For a particular transport, we may want to tweak settings such as compression level and speed, quantization of particular attributes of point cloud, etc. Transport plugins can expose such settings through rqt_reconfigure. For example, /point_cloud_transport/draco/ allows you to change multiple parameters of the compression on the fly.

For now let's adjust the position quantization. By default, "draco" transport uses quantization of 14 bits, allowing 16384 distinquishable positions in each axis; let's change it to 8 bits (256 positions):

$ rosrun rqt_reconfigure rqt_reconfigure

Now pick /pct/point_cloud/draco in the drop-down menu and move the quantization_POSITION slider down to 8. If you visualize the messages, such as in RVIZ, you should be able to see the level of detail of the point cloud drop.
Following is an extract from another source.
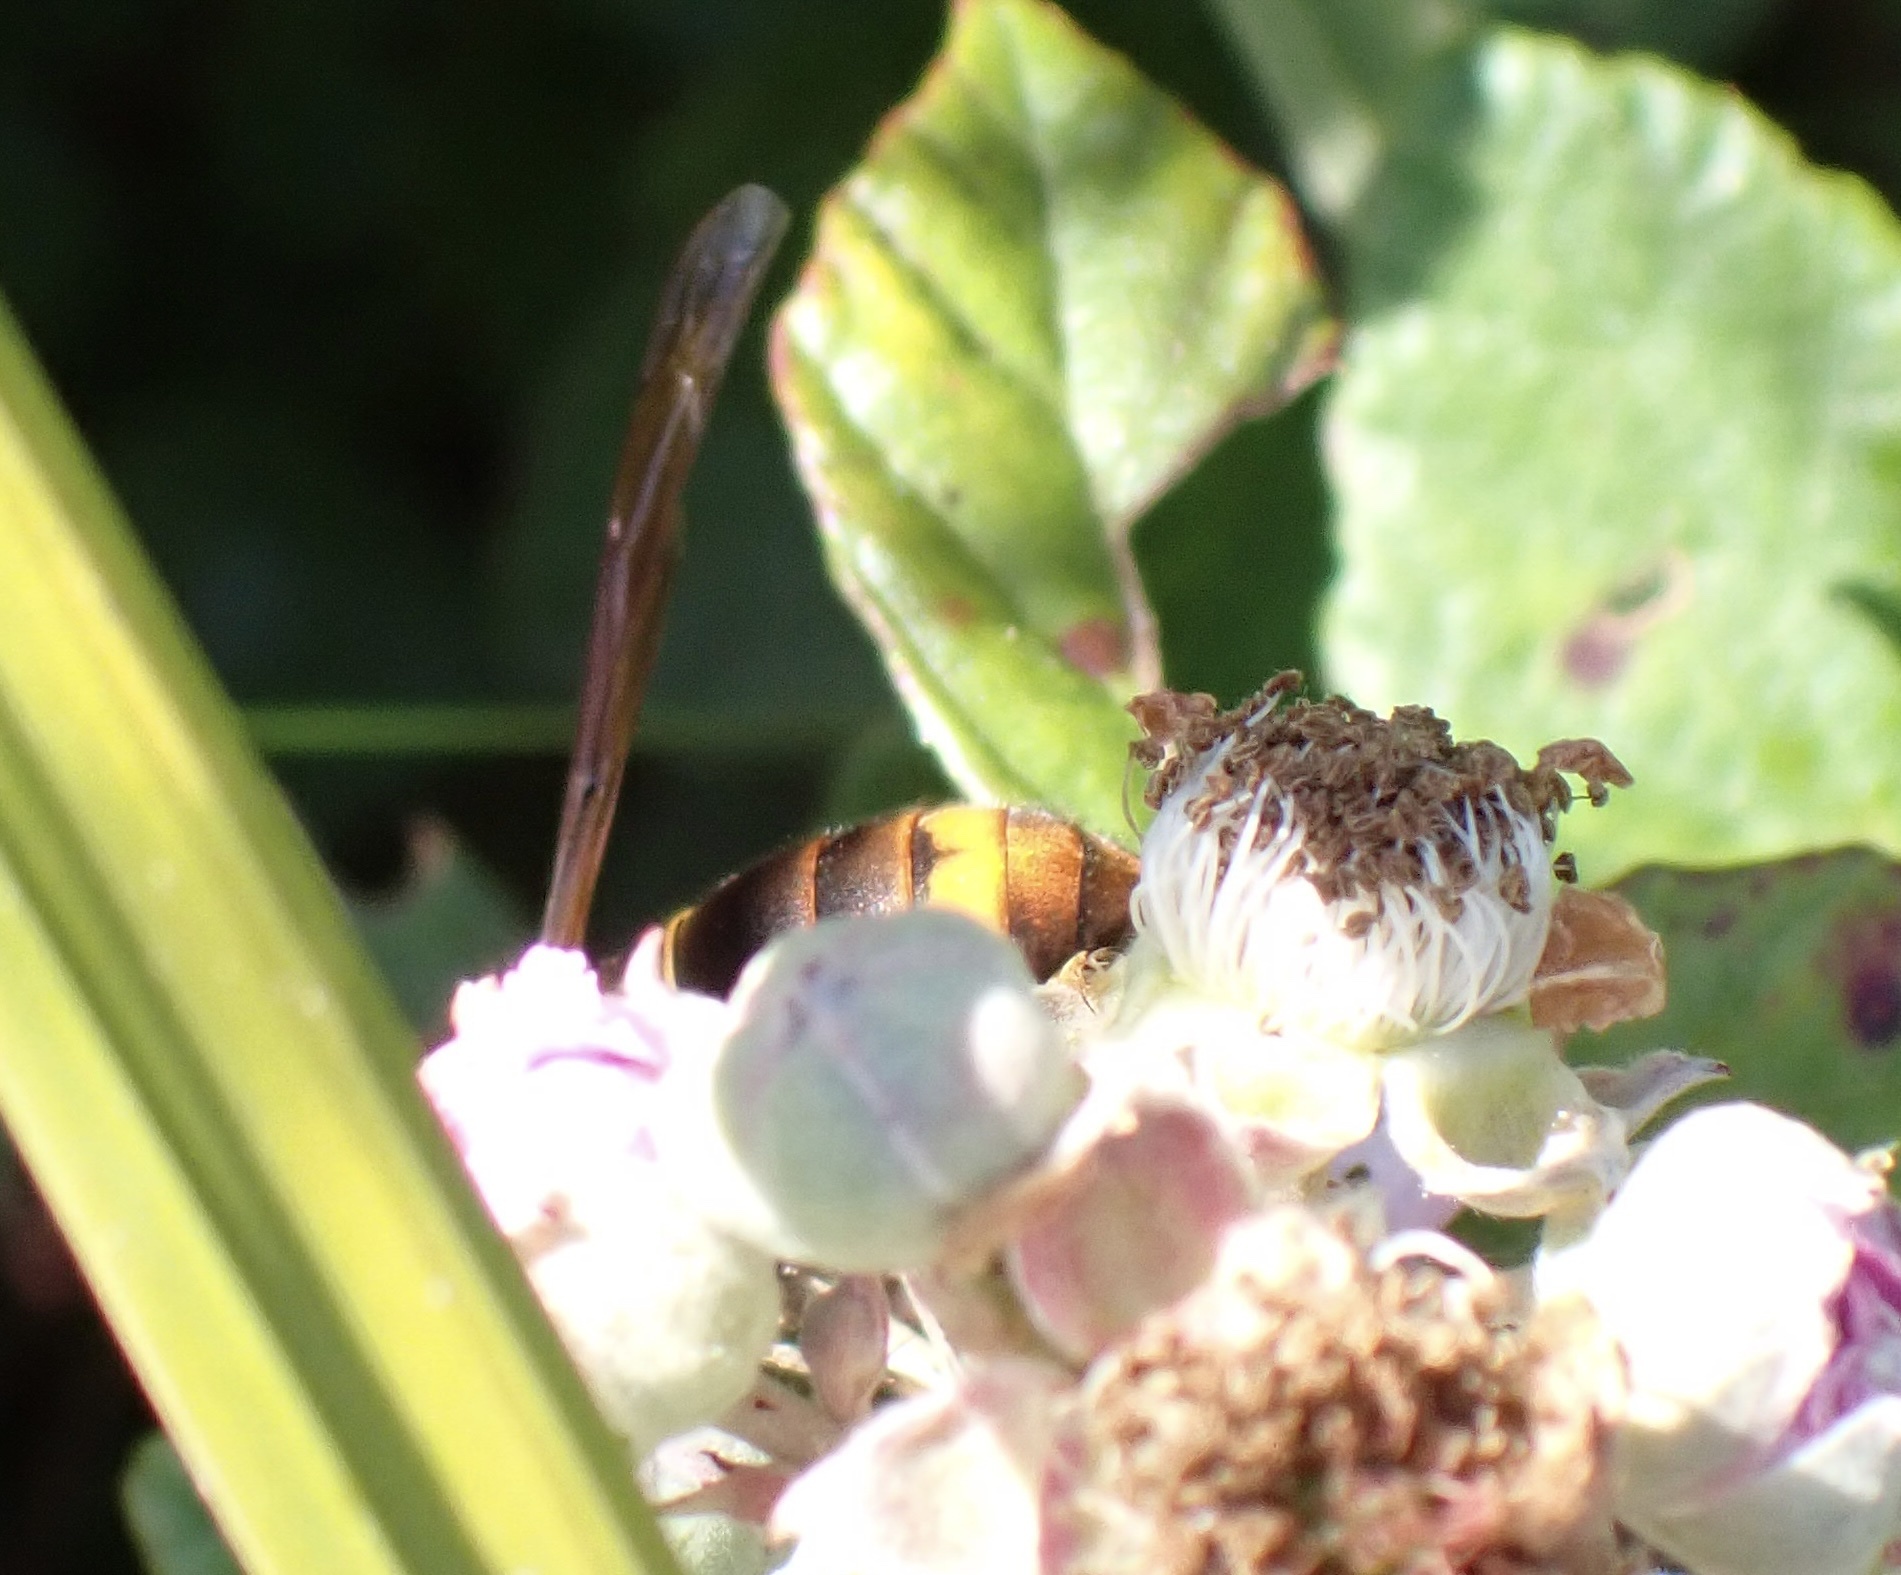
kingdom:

Dynamic Reconfigure has updated the dynamically reconfigurable parameter /pct/point_cloud/draco/quantization_POSITION. You can verify this by running:

rosparam get /pct/point_cloud/draco/quantization_POSITION

This should display 8.

Full explanation of the reconfigure parameters and an example of how to use them can be found at <draco_point_cloud_transport> repository.

The process of implementing your own plugins is described in a separate repository.